I think you have to love something before you’ll fight for it. At least that’s been my experience growing up in Minnesota. My friends and I built snow castles in the winter, chased rabbits in the spring and marveled at the sun-kissed summer leaves, years before we learned the biochemistry of photosynthesis. I yearned for the lakes, woods and prairies before I understood their ecology, scarcity or services. I remember when the lake turned slimy and eutrophic, and I recall the grief that haunts me now as I study environmental damage on a global scale.
Some might belittle these feelings of longing, awe, sadness, and hope. But these formative experiences sparked my professional curiosity and drive my passion for peacemaking between people and planet.
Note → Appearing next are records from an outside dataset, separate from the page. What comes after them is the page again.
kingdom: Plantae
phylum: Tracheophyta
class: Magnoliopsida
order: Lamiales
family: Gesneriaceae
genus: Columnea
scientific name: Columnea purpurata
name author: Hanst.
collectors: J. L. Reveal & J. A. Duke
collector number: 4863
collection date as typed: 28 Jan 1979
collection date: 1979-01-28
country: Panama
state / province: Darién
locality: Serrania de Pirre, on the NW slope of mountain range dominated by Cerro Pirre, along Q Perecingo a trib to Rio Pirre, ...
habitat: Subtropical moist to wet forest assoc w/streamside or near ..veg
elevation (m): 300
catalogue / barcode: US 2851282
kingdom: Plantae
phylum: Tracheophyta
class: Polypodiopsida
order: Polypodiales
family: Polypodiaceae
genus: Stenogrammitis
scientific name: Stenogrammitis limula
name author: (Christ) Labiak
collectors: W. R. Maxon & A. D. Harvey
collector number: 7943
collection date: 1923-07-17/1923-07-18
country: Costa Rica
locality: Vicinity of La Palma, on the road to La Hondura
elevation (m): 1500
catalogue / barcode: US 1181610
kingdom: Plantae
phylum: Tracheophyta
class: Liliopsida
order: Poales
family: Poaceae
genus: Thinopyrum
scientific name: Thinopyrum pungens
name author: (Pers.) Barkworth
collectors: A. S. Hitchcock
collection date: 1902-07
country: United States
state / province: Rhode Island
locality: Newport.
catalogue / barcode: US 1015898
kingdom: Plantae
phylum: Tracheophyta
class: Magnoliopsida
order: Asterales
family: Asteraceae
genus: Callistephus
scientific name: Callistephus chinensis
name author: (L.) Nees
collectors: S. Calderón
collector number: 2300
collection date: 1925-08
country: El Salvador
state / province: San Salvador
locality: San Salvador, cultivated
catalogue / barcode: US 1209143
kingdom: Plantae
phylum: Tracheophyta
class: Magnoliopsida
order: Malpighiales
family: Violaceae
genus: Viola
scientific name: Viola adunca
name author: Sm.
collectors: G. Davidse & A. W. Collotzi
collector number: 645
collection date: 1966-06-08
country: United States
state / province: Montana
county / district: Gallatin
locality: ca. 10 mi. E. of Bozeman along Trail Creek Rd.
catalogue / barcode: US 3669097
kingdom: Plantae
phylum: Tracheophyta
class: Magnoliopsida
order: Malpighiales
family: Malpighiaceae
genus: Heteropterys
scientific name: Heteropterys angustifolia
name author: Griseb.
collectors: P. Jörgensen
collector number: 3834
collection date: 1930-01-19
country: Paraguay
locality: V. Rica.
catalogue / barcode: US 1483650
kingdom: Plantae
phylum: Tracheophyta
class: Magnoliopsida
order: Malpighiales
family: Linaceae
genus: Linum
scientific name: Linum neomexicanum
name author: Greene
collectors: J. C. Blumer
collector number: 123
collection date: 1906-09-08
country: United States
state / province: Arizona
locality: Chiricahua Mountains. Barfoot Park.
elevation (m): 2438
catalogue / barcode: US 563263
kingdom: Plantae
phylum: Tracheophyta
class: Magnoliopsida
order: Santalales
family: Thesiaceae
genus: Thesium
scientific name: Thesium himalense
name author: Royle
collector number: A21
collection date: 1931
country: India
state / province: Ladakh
To be clear, we need concrete solutions – technical, political and economic – but I believe that conservation also calls us to fall in love with the planet. As a joint master’s student at Yale Environment School and Yale Divinity School, I hope to cultivate an ecological ethic in my faith community, a call for stewardship that is rooted in love for creation. And while my stories orginate in the Christian tradition, their principles apply broadly to the moral wisdom found in many of the world’s religions.
People of faith know how to work like a team, engage a moral imperative and deliver results. If you gave twenty church folks groceries and two hours, you’d come back to bacon sizzling, pancakes steaming, eggs scrambling, syrup bubbling and a line of people out the door. We get stuff done because, sometimes, “there’s no one else to do it, and somebody probably should.” I heard a guy say that last week.
So imagine a church crew armed to the gills with duct tape, caulk guns, insulation, light bulbs, thermostats, bikes, thousands of trees, shovels and gunny sacks full of seeds. Imagine preachers who know that we cannot love our neighbors without also loving the planet that supports Life.
While “climate change” might be impolite dinner conversation (Note to self: do not talk climate change with Glenn Beck fans at a family wedding. Seriously.), people of faith can build bridges in the community. Folks here in New Haven are currently fixing leaky doors, growing community farms and planting 10,000 street trees. These are the actions we would wisely take even if we weren’t concerned with the environment, because they save money, build community, and serve our neighbors. Can you imagine Tea-Partiers and Occupiers working together to cut gas bills and save dollars? That’s wht I’m talking about.
For those of us concerned with Washington’s inaction, deceit, and cowardice, local climate solutions like these crack open a window of opportunity. We can work with isolated pockets of political will and model climate victories on the ground. The experience harvested from these projects may allow policy makers to replicate success and terminate failure.
Of course, none of this will suffice, and as Bill McKibben recently wrote, “The war goes badly.” Climate pollution exceeds United Nations projections, global agreements teeter on collapse and signs of climate destabilization fill the news. Yet in the face of unspeakable odds, McKibben also told me, “the only thing a morally awake person can do in the face of unspeakable odds is EVERYTHING YOU CAN, ALL THE TIME.” Local solutions provide a chance to tunnel under political barriers because, like parks, they pair local cost with local benefit.
Finally, people of faith can provide moral leadership. We often see environmental issues framed as political disputes or economic tussles. Some will oppose any agenda on partisan grounds, while others will ask whether it is cost efficient to prevent suffering and death. But these are ultimately moral concerns that bore to the core of our humanity.
People of faith are uniquely equipped to lead on these issues. As Isaiah and Jeremiah held political reality and righteous possibility in tension, we must now imagine and secure right relationship with Earth. We need leaders who connect the dots of pollution, poverty, justice and sustainability. We need clarion prophets who shout, sing and moan this truth like Mahalia Jackson would: we can only feed the hungry, clothe the naked and shelter the homeless when we have a stable Earth and just societies. And we need partnerships that deliver on this rhetoric. All hands on deck, I say! After all, religions are the world’s largest NGOs.